Negotiating Across Borders: How to Bridge the Cultural Divide
Most advice on cross-cultural negotiations is heavy on Culture. By country or region, executives are classified according to preferences for personal space, promptness, nonverbal communication, respect, and authority. And while knowing that your Japanese counterpart may avoid conflict while your French one is comfortable issuing threats might come in handy, those potential differences are no place to start.
Wharton professor and negotiation expert G. Richard Shell notes, “You have to start with the personal. Everyone has a bargaining style, and that should be your focus at the beginning. Who is this person, what do they want, and how are they likely to try to get it?”
Shell, who leads Wharton’s Executive Negotiation Workshop, says “Stereotypes get in the way. They make you think you know more than you really do. A generalization about all Russians or all Nigerians doesn’t take into account that cultural differences are more pronounced, for example, between urban and rural negotiators no matter the country.”
Niklas Andreen, a vice president and managing director at Travelport who recently attended the program, agrees. “What makes Richard’s approach different is the focus on interpreting the lay of the land, trying to find out someone’s style. Culture is an overlay rather than a staging point. Take into account what you know of their culture, but don’t assume it applies to the person — that can lead to mistakes. Their personality might not match the stereotype. Don’t assume.”

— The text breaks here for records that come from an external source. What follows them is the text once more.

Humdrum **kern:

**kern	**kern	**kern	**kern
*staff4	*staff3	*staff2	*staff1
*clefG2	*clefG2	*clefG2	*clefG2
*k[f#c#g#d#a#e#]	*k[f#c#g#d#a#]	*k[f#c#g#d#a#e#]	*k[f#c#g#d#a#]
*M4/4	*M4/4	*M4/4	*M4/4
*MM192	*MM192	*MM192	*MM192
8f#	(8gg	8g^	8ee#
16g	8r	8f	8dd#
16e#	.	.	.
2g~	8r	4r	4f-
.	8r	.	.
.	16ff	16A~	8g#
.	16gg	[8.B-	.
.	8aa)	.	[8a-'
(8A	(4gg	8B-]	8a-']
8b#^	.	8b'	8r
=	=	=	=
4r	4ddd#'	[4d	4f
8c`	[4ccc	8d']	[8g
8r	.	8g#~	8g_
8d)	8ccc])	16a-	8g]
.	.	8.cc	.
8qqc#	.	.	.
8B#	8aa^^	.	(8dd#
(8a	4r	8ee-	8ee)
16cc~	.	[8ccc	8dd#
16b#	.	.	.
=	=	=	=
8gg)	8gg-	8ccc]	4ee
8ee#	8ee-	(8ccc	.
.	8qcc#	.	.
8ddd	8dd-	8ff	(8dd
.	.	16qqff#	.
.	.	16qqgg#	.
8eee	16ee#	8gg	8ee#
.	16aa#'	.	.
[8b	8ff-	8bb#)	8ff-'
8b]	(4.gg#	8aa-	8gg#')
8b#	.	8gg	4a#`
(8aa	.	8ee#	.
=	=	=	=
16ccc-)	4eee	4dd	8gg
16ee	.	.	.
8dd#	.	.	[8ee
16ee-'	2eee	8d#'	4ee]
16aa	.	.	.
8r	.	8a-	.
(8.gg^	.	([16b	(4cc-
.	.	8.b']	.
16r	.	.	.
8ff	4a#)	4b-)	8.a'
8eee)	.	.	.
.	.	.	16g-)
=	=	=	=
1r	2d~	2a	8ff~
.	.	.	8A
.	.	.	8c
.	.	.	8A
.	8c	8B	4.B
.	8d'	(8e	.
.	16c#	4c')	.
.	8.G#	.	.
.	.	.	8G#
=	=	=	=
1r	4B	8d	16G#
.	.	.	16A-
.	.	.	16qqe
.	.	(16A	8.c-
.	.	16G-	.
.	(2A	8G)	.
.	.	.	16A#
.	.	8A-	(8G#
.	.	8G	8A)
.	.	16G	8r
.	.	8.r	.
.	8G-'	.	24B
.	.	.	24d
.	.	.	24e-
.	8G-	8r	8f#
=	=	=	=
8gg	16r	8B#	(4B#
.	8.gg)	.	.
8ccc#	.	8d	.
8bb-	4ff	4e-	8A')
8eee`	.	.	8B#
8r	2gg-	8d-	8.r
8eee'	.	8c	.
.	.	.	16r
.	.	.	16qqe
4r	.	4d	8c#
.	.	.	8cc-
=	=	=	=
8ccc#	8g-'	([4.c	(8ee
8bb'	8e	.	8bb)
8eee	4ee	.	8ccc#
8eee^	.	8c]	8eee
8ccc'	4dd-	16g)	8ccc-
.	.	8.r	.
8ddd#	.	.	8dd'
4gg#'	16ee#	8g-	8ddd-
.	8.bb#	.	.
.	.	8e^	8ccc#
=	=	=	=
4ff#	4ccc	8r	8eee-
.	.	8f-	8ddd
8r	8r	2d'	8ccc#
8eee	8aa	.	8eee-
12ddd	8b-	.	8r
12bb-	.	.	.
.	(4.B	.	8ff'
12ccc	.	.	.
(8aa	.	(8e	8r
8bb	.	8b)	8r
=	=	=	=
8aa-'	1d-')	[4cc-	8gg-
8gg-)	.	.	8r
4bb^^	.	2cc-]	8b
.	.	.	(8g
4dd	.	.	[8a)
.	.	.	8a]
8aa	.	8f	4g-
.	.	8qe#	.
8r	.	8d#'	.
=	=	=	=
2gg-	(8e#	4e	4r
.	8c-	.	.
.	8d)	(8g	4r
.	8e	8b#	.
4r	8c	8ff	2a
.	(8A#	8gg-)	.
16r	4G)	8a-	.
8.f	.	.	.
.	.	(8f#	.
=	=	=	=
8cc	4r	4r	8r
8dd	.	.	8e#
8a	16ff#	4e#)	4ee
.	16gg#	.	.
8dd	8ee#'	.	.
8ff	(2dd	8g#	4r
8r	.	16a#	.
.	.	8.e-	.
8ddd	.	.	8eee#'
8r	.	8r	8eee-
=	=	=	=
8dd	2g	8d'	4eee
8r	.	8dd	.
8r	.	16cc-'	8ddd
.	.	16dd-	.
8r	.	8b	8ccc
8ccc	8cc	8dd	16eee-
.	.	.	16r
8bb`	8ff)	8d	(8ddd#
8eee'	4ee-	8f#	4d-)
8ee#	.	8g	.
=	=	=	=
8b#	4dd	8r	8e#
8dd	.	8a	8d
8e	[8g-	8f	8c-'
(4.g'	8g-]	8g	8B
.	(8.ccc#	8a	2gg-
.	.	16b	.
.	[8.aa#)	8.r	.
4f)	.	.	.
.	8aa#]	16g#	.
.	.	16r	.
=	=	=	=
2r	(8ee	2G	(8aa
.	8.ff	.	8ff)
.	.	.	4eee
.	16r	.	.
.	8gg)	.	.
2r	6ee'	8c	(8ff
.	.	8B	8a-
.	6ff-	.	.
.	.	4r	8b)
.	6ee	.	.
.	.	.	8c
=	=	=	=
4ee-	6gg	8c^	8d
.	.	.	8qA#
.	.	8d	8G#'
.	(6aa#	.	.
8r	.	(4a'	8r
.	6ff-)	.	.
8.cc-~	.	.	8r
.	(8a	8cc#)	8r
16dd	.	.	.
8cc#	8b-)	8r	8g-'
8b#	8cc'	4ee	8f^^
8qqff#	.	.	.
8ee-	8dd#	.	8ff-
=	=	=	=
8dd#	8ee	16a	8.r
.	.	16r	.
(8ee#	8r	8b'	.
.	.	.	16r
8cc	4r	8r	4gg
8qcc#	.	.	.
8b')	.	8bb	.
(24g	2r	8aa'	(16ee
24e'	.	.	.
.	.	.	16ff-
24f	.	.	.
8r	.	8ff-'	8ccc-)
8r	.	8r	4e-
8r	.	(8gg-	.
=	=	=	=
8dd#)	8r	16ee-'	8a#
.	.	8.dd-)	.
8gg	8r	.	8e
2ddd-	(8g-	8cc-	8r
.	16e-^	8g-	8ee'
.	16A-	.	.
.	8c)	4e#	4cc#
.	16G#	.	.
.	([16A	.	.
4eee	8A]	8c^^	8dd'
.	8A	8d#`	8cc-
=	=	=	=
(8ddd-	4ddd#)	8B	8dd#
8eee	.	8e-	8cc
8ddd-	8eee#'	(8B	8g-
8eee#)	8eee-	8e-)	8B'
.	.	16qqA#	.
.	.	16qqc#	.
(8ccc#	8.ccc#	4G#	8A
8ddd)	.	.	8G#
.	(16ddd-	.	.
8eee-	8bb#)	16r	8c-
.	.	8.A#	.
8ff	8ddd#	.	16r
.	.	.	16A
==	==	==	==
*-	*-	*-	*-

Andreen continues, “But that’s not always easy. I negotiate with people across the world, and I as a European, like everyone else, have preconceived notions of what other cultures are like. You have to leave that out and start with the principles. First, you have to spend some time getting to know each other, observing the other person’s style. Then, don’t start with the bone of contention. Decide on some areas where you could both benefit. Whether you are from Abu Dhabi, the U.S., or South America, it is much easier to have a discussion when you start with the wider picture — areas of commonality. Then you deal with the personality and culture.”
The Executive Negotiation Workshop provides many opportunities for face-to-face cross-border bargaining, as the program typically includes executives from diverse cultural backgrounds and includes twice-daily negotiations. Reality isn’t always that simple, says Andreen. “It is almost always more convenient to email, call, or have a phone or video conference than it is to meet in person. But knowing now about the importance of getting to know the other negotiator’s personality and observing their styles, I believe the first meeting for almost all types of negotiations has to be in person.”
Email in particular, he says, can lead to many problems. “When you are communicating by email across cultures in a language that is not your first, it is complicated. I therefore try hard not to reply to an email if we disagree — I pick up the phone. It is easy to misinterpret someone in an email, and it can cause a lot of confusion and irritation. The more international your business becomes, the harder it can be to communicate. You have to start building trust, and I doubt you can do that electronically.
“Negotiation is nothing more than communication with different starting positions,” says Andreen. “Knowing what those positions are, and understanding the people who hold them as opposed to making assumptions about who they are, is how you get to a good resolution.”